Australia is working on guidelines for influencer marketing

Mariam Cheik-Hussein
By Mariam Cheik-Hussein | 11 July 2019
UK influencer Scarlett London

The Audited Media Association of Australia (AMAA) has started working on better guidelines around influencer marketing campaigns.

The code of practice will look at on-going issues such as measurement reporting and brand safety, along with more recent concerns that have been bubbling, such as usage rights.

Taryn Williams, founder and CEO of The Right Fit, welcomes the move and says that it will give the industry greater authority.

“The issue of usage rights is a tough one because it [influencer marketing] is a new field,” Williams says.

“There needs to be some guidelines and industry agreements on who owns the content, how long it can be used and on what channels.”

Another concern is payment, with established influencers still being offered contra payment in exchange for posts.
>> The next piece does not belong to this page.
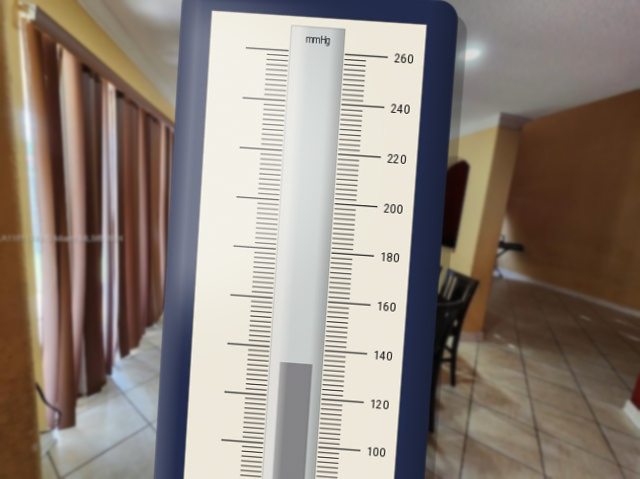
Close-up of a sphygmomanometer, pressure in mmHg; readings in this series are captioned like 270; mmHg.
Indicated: 134; mmHg
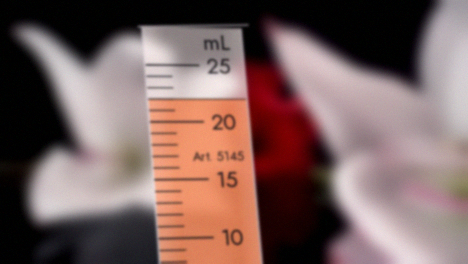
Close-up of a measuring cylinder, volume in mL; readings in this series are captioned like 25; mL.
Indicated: 22; mL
Williams says this is often the result of brands and agencies failing to understand the time influencers invest in creating content, as well as influencing still now seen as a profession by some.

She says many clients are reaching out to The Right Fit for guidance on what they should be paying influencers, and influencers themselves are questioning the budgets brands set for their social media marketing.

“The influencer has spent a lot of time even years building their audience and becoming a trusted voice of authority in that space and they need to be compensated for that,” Williams says.

“No one is deliberately trying to do the wrong thing, it’s just a lack of understanding. Brands or agencies think they can gift an influencer a trip or a product in exchange for a post without them understanding it’s a new media channel and it takes time to curate beautiful content.”

Taryn Williams

Taryn Williams

Williams pointed out that while brands often pay $30,000 - $50,000 for work, they would balk at paying that to an influencer who produces the same outcome.

“All the things that the brands would pay for, such as hiring a studio, a model, photographer and stylist, are included in an output an influencer delivers. An influencer is really a creative director, a stylist, a producer, an editor all in one.”

Speaking at The Right Fit’s Making Influencer Marketing a Success panel yesterday in Sydney, influencer Sally O'Neil said this confusion from brands can put unrealistic expectations on influencers.

O'Neil was once asked by a cereal brand to purchase its new product and create content to coincide with its launch just days in advance.

“I went to five different stores and couldn’t find it. It makes it really hard for me and they’re not paying me for my time to go around every supermarket and find the product,” O'Neil says.

“They wanted me to post it on the Monday when it was launched around the stores. They’ve given me probably three days over the weekend to spend my time finding the product, that was not in stores yet anyway, and they want me to post it on the same day I receive it.

"So I have to spend my entire day sorting out content and making sure all the clients are but on the backburner because they want that post on Monday. It’s not realistic to expect influencers to do that so make the transaction as easy as possible.”